• Source material:
--- START ---
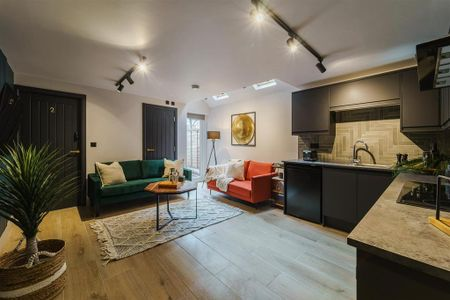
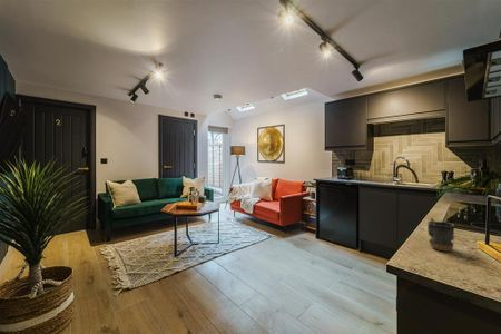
+ mug [426,217,455,253]
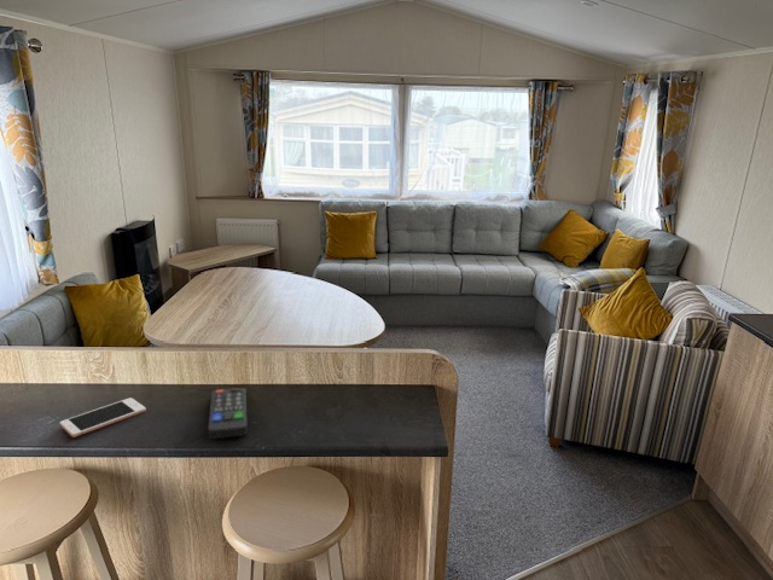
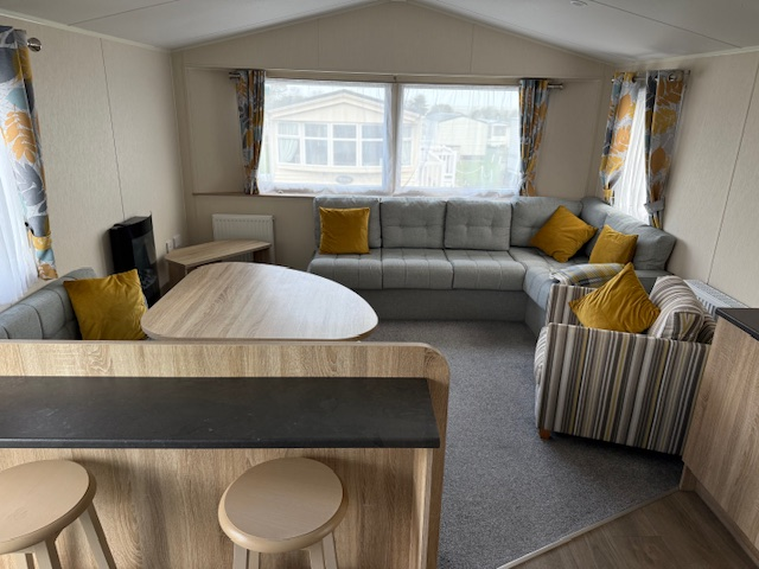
- cell phone [59,396,147,439]
- remote control [208,387,248,440]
--- END ---
• Work task:
If the data includes images, skip them and copy every line exactly.

• Exercise response:
+ mug [426,217,455,253]
- cell phone [59,396,147,439]
- remote control [208,387,248,440]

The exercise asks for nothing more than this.